Die 65-Jährige, so viel wird schnell deutlich, liebt ihre Arbeit über alles. Bittet man sie, über ihren beruflichen Alltag zu erzählen, sprudeln die Worte nur so aus ihr heraus. „An einem einzigen Arbeitstag springe ich bei meinen Recherchen oft von Jahrhundert zu Jahrhundert. Diese inhaltliche und zeithistorische Breite hat mir immer besonders gut gefallen“, sagt sie etwa. Hinzu kommen die vielen wertvollen historischen Quellen, von denen sie umgeben ist: Akten aus der Gründungszeit der Universität im Jahr 1502 bis zur Gegenwart, gegliedert in 134 Bestände. Gibt es da so etwas wie ein Lieblingsstück? Karin Keller nennt die so genannten Zimelien, zu denen das Gründungsprivileg gehört und die Bulle von Papst Julius II., die Gründung und Ausstattung der Universität in Wittenberg bestätigt.

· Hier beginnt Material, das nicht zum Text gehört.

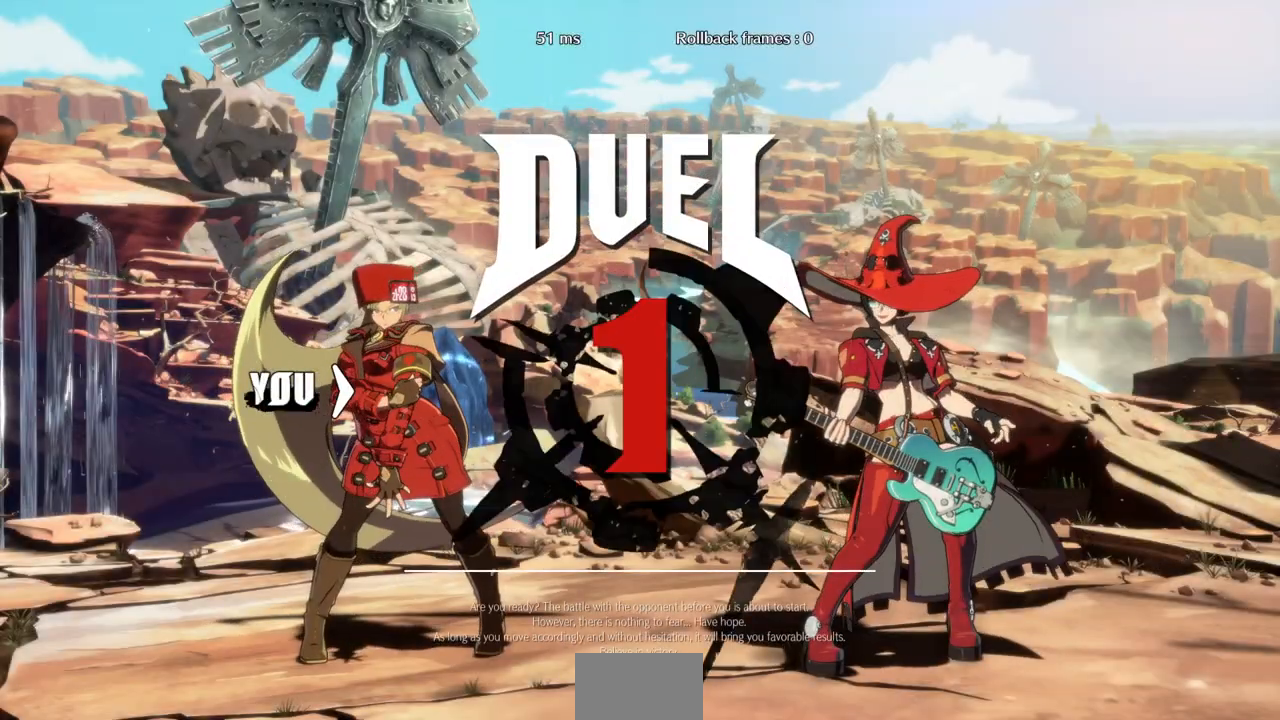
{"buttons": ["DPAD_DOWN"], "events": [[67, "DPAD_DOWN", "down"], [100, "DPAD_LEFT", "up"], [233, "DPAD_DOWN", "up"], [267, "DPAD_LEFT", "down"], [367, "DPAD_DOWN", "down"], [400, "DPAD_LEFT", "up"]]}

Die seien schon etwas Besonderes, „und natürlich alles Unikate“. 

Doch auch spätere Bestände, zum Beispiel die Akten aus DDR-Zeiten, liegen Karin Keller am Herzen. „Ich habe diese Zeit selbst erlebt. Heute spiegeln sich die politischen Verhältnisse von damals in den Akten wider“, so Keller. Die Phrasen, die Schönfärberei, die oft furchtbare offizielle Sprache. „Wenn es nicht so ernst gewesen wäre, könnte man heute über vieles einfach lachen", meint sie. 

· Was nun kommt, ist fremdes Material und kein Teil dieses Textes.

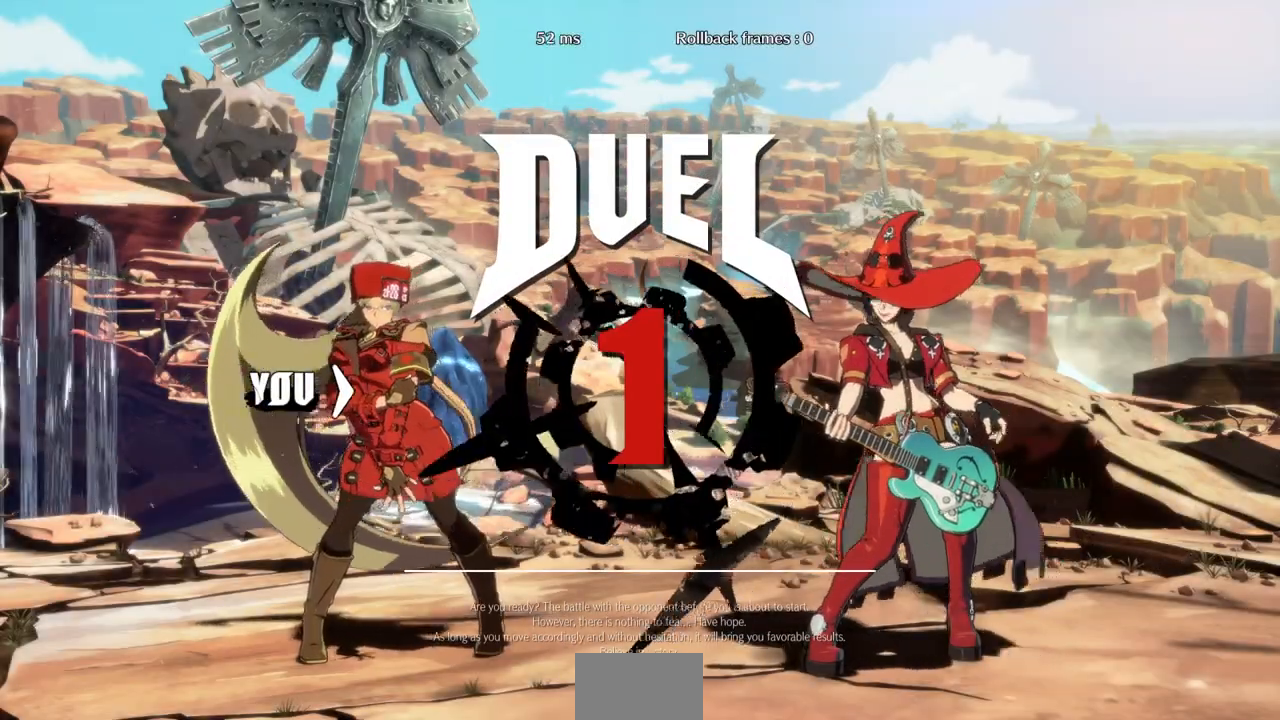
{"buttons": ["DPAD_RIGHT"], "events": [[33, "DPAD_DOWN", "up"], [67, "DPAD_LEFT", "down"], [167, "DPAD_DOWN", "down"], [233, "DPAD_LEFT", "up"], [333, "DPAD_DOWN", "up"], [333, "DPAD_RIGHT", "down"]]}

Was sie ebenfalls an ihrem Job mag: die intensiven Recherchen. Bevor Akten kassiert werden – also weggeworfen –, wird alles sorgfältig durchgesehen. Dabei wird zum Beispiel geprüft, ob jemand zwischenzeitlich berühmt geworden ist oder ob andere Hinweise dafür sprechen, eine Akte nicht zu kassieren. „Hier habe ich als Archivarin auch eine Verantwortung", betont Keller. All das ist wichtiges Fachwissen, das sie während ihrer Laufbahn auch an insgesamt vier Auszubildende weitergegeben hat. „Da musste ich manchmal auch ein bisschen streng sein", gesteht sie, „denn ein Archiv ist wie ein kompliziertes Netzwerk. Dessen Bestände muss man sehr gut kennen."

Die Faszination für Archive packte Karin Keller übrigens bereits in der Jugend. Während eines Schüler-Praktikums im Staatsarchiv ihrer Heimatstadt Merseburg sah sie sich oft die aufwändig gestalteten Originale alter Schriften an. „Die historischen Quellen zogen mich magisch an“, erzählt sie. Und so stand ihr Berufswunsch frühzeitig fest.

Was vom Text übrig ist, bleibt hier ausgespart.